The festivities start just after dawn when devotees congregate at the Rosario Chapel on the town plaza to retrieve an antique statue of Saint Sebastian that will be ensconced in a shrine at the corner of Emiliano Zapata and Marcos Castellanos for a 7 a.m. celebration of the mass.

Following the service, neighborhood families will set up tables and chairs to dish out free breakfast fare for the crowd. A second communal meal is served around 2 p.m.

The celebration shifts into high gear around 4 p.m. as folks gather for a colorful procession to carry the image home again. The route runs east along Emiliano Zapata, turns south on Javier Mina, crosses the highway and doubles back to the plaza along Guadalupe Victoria.

Spectators will see men toting large clay pots filled with typical feasting foods and long boards laden with round loaves of home-baked tachihual bread adorned with white frosting, red sugar sprinkles and sweets. A string of floats will depict the martyred saint and carry neighborhood beauty queens representing the ancient legend of an indigenous princess who bathed in El Ojo del Agua, a nearby natural spring that is said to have inspired the town’s name.  With a marching band marking the beat, masked Sayaca dancers join the cavalcade, pitching out confetti and flour as they chase down the gang of giggling youngsters who taunt them along the way.

Upon arrival at the chapel, the Sayacas keep up their antics just outside while the saint is lovingly put back in place. The crowd then heads up Colon to regroup for the lively street party that ensues.

Homemade fruit punch laced with alcohol is dispensed to fuel up spirits as everyone readies to engage in the Papaqui, a frenzied mock battle in which cascarones--brightly decorated egg shells stuffed with confetti--are employed as weapons.

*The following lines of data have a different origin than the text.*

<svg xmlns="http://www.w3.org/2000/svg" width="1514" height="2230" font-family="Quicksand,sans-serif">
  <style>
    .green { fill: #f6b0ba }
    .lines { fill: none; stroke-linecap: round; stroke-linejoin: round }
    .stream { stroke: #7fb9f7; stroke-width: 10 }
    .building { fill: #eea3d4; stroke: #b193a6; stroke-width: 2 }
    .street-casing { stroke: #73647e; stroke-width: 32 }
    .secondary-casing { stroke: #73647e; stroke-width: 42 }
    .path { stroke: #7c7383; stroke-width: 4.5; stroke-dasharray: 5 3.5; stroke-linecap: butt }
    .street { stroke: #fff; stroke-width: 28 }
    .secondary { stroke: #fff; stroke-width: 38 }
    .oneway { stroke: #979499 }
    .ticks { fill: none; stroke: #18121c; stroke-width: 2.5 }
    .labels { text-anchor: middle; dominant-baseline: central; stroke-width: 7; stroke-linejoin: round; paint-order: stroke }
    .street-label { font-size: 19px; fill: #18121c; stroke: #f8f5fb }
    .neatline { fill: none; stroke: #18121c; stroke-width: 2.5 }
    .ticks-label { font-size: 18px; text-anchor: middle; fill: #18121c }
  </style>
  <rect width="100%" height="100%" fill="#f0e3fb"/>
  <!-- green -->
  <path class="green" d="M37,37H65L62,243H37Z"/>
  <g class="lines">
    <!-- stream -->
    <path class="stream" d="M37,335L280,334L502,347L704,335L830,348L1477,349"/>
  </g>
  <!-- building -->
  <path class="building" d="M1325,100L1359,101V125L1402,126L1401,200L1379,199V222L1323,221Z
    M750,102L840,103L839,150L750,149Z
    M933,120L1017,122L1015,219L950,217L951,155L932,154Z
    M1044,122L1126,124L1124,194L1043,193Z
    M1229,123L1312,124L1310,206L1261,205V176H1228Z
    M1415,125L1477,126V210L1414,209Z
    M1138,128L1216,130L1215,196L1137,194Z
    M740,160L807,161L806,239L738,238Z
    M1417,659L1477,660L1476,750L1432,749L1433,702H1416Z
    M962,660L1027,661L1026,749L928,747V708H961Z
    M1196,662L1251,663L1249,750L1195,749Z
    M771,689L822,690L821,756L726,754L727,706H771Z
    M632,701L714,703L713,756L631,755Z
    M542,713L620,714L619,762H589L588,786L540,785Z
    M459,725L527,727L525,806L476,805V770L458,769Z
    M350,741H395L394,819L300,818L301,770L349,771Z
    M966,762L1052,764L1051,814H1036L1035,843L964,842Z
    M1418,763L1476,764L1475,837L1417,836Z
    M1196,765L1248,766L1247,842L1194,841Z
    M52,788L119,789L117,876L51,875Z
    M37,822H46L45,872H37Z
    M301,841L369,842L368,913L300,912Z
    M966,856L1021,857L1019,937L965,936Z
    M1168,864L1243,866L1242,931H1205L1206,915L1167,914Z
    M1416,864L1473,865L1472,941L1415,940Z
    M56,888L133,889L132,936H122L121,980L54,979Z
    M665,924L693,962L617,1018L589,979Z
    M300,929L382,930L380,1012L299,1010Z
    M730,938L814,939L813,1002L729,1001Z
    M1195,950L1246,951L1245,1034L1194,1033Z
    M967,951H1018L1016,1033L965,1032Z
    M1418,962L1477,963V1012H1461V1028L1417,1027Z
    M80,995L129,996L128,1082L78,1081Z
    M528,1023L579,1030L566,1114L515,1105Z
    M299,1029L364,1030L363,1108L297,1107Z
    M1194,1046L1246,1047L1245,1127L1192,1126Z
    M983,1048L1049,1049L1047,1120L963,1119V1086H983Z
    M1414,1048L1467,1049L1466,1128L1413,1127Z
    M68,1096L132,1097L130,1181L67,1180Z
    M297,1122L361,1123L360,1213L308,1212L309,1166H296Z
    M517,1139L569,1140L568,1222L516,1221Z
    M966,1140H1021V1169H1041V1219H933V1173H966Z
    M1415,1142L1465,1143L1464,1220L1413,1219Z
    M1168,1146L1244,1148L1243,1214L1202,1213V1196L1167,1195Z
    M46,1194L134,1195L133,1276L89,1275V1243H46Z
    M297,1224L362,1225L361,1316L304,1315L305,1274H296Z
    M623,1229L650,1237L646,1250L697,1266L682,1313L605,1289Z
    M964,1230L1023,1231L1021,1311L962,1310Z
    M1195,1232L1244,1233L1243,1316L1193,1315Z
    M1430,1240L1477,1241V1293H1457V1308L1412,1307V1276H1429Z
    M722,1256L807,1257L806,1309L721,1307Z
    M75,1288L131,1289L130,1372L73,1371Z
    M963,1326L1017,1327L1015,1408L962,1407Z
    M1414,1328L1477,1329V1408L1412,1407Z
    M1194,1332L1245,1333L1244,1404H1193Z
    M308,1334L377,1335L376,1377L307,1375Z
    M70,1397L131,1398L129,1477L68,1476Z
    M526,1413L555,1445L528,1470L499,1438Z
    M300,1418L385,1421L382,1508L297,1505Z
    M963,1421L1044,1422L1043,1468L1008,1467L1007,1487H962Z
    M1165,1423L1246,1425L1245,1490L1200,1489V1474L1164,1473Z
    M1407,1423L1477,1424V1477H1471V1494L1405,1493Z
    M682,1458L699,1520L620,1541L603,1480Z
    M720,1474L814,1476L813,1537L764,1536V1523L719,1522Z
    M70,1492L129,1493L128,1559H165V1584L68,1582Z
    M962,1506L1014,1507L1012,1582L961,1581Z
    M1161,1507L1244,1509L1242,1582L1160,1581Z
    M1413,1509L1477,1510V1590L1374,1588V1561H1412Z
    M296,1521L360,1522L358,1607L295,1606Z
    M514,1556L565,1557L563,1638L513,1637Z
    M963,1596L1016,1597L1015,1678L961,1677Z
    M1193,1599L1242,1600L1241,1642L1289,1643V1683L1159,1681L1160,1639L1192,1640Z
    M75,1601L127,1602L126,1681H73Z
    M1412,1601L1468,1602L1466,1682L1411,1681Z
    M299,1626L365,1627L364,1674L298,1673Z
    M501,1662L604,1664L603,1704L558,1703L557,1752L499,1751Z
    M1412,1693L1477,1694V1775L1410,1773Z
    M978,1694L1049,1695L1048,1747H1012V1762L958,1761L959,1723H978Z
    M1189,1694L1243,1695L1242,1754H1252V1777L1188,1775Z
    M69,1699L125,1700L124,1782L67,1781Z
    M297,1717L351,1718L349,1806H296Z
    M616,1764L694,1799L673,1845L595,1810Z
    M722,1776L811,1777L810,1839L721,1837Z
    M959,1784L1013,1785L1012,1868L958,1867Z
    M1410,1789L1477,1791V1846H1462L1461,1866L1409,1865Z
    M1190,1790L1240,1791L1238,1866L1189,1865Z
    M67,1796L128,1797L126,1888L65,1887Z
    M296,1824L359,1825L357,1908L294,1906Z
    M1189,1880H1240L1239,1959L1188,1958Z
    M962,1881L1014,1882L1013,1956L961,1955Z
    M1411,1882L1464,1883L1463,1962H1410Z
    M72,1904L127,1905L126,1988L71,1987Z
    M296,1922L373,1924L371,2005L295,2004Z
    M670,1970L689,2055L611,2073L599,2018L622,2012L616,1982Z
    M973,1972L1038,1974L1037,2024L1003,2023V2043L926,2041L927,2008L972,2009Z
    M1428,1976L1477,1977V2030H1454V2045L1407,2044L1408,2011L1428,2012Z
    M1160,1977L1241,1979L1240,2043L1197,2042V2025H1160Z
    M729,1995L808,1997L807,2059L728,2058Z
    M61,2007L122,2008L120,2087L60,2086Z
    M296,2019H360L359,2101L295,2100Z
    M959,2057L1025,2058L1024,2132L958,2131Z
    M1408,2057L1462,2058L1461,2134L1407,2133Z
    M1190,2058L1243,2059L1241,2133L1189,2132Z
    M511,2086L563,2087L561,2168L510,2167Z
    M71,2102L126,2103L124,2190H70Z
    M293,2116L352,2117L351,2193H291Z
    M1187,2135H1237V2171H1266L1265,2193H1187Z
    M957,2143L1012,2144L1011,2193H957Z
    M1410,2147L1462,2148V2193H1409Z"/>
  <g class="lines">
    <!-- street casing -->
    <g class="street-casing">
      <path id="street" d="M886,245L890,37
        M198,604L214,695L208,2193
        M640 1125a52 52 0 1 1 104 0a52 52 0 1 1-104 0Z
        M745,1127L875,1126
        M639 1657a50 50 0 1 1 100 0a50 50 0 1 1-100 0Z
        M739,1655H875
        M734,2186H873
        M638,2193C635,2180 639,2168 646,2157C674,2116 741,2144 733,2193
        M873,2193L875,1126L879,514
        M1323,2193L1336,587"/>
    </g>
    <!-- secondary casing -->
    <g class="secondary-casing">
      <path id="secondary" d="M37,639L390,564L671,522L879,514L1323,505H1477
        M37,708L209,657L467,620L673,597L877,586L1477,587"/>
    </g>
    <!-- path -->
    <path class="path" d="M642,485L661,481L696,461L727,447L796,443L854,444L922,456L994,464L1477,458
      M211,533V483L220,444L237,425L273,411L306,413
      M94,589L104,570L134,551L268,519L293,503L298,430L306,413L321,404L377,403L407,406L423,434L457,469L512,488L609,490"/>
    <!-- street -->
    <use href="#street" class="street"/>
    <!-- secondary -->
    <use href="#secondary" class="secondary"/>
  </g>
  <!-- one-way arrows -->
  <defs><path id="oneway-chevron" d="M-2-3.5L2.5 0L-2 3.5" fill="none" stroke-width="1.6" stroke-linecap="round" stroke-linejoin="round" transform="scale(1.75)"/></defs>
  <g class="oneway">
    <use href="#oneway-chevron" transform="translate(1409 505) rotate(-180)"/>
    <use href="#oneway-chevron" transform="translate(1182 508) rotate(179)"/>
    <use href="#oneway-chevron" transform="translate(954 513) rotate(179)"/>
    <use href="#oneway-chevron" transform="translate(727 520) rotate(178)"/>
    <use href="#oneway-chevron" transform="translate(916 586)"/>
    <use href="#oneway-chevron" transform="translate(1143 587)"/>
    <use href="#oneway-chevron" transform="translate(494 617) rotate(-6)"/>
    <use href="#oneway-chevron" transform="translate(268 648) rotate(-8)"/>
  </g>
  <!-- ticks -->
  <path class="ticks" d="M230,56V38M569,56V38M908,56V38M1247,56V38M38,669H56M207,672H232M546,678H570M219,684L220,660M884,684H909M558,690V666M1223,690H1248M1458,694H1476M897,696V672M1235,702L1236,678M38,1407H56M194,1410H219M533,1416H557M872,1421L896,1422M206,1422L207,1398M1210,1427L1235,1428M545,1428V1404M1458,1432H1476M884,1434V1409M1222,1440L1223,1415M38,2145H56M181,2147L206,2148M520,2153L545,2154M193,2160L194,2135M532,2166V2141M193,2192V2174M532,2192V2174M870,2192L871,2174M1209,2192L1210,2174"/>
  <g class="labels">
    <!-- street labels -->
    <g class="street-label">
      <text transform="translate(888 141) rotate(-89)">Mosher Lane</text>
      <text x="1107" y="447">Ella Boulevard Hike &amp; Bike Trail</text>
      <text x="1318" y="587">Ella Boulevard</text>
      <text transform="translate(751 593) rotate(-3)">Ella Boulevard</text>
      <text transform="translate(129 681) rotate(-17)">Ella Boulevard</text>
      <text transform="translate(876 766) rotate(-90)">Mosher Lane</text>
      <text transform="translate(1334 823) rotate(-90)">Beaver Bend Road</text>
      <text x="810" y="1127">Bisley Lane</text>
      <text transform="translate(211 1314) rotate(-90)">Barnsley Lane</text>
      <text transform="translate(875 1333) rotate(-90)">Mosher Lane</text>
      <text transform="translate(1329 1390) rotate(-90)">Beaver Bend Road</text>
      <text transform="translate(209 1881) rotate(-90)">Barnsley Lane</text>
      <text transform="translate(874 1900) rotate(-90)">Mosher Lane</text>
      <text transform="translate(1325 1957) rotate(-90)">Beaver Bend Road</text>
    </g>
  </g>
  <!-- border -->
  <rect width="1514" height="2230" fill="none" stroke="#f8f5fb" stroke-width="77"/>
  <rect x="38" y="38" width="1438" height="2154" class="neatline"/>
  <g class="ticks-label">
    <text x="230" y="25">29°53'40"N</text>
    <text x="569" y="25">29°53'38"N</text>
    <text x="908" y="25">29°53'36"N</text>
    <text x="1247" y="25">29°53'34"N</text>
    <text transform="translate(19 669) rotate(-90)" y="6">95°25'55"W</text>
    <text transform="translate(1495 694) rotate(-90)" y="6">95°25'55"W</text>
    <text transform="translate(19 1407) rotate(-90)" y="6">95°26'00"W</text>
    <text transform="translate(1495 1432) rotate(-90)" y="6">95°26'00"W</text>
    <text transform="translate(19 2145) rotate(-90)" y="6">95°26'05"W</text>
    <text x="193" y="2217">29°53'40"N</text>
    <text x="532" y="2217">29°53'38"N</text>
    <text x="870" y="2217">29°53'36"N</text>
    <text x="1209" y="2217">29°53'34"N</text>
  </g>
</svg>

The throng mills about in anticipation until local matriarchs step up to the mike to sing a traditional song filled with humorous references to San Sebastian. With that signal, the mayhem begins as young and old happily scramble about pelting one another as long as the egg supply lasts.

Once the skirmish ends, a live band takes the stage to crank out tunes for the street dance that will keep the barrio rocking for several hours longer.

Although the exact historical background of the local fiesta remains unknown, it goes back many generations according to Irene Martinez and other local ladies who have made the effort to revive its age-old customs in recent years. It bears many similarities to traditional festivities celebrated in Tuxpan, Jalisco and the Papaqui del Guerito San Sebastian held in Nochistlan de Mejia, Zacatecas and.  The papaqui, tachihual bread and revelers called Xayacates also figure into traditional festivities in nearby Tlajolmulco.